EXCERPT:
════════════════
How do you survive ?


The recent death of our dog, our comrade this last eleven years , has stripped bare the  isolation we endure. How will we cope ? 

Invisible, mostly, the pulverizing isolation that  sufferers and carers experience in Severe ME  is compounded by being virtually incomprehensible. Who can possibly understand  this  being separated,this  being  absolutely cut-off  from even the simplest ordinary things ?

My wife can be in a room but not be able to access anything , because of the disability on all levels that Severe ME  brings. Into that vast gap our dog brought his furry nose to be stroked and his  ears, so expressive, to be tickled; it made all the difference to my wife's quality of life.

The  carer's isolation is also  fathomless.  Who knows what  suffering they endure,  through the almost inevitable, decades-long process ,  of becoming cut off from everybody and almost everything  ?

 Through people just  not understanding the dreadful impact of Severe ME and why the carer cannot see them.

Who can describe the hurt ,  the resentment , the persecution that  carer's  experience, as a result of  putting the person with Severe  ME first ?  

The continual  blaming they endure, whether overt or covert.

Who knows their immense stress ?

Who has a clue what it is like to live in such material and emotional  poverty ?

Very rarely are the sufferer's or carer's needs seen or met in Severe ME.

Into that astronomical space, our little dog  took me out for walks.
════════════════
DATA PROVIDED:

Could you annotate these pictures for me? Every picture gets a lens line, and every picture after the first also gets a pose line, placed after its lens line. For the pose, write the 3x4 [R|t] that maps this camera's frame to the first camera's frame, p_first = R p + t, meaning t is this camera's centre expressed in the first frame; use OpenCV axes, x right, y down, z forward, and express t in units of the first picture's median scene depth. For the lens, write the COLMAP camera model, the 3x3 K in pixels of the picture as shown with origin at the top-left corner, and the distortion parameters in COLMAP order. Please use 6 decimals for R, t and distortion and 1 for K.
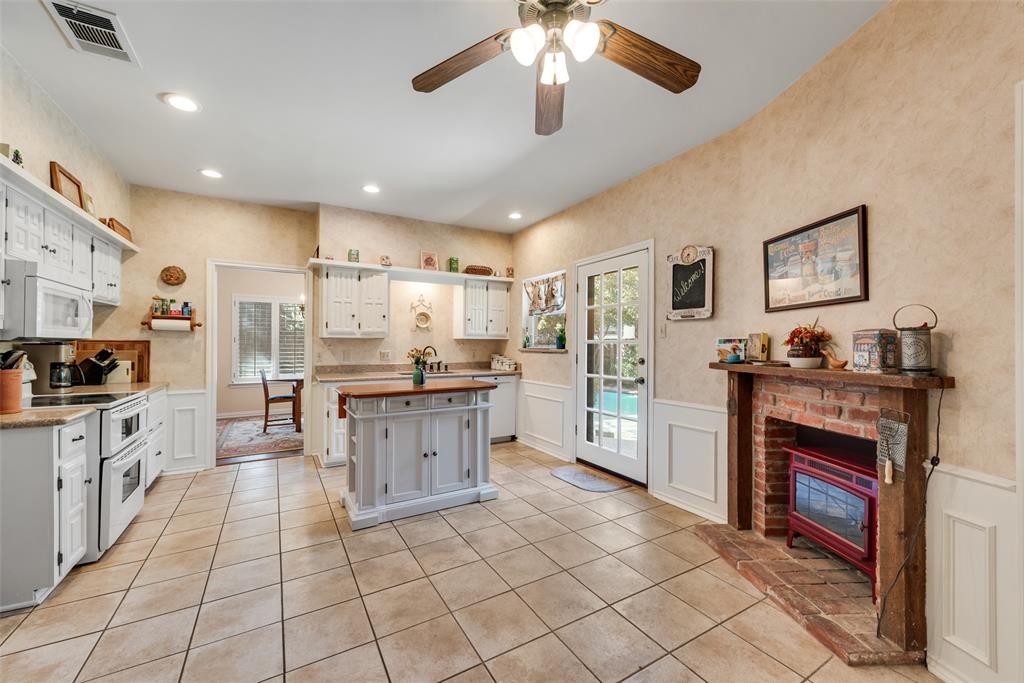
════════════════
PROBLEM A: Reproduce, word for word, everything in the piece on Severe ME from "Who can describe" down to "in Severe ME.".
PROBLEM B: Continue the piece on living with Severe ME, starting after its last sentence.

ANSWER SECTION A:
Who can describe the hurt ,  the resentment , the persecution that  carer's  experience, as a result of  putting the person with Severe  ME first ?  

The continual  blaming they endure, whether overt or covert.

Who knows their immense stress ?

Who has a clue what it is like to live in such material and emotional  poverty ?

Very rarely are the sufferer's or carer's needs seen or met in Severe ME.

ANSWER SECTION B:
He gave us a purpose, beyond bone-crushing  survival. His utter  delight in life, his acceptance and unconditional love,  brought limitless joy and taught us well. No wonder a tear is running down my cheek.

Ask any pet owner, the loss of a beloved  animal is a terrible thing,  comparable to human loss. 

The loss of Amos , in our solitary  situation, is incomprehensibly compounded by the illness.Not only is the physical stress likely to make my wife much much worse, a necessary support mechanism has been torn up by its roots , leaving us gasping.

Amidst  the wreckage, Linda and I hold onto each other and try to work out what to do now. 

What do you do, after the necessary grief work is done,  when you can't afford to buy another dog ? When you can't really afford the pet insurance, the vaccinations, the bowls, the toys, the treats ? The endless ongoing 
costs ?

Yet how on earth do you survive ?

There  is such a need for a Dogs for People with ME service; that is what I know now.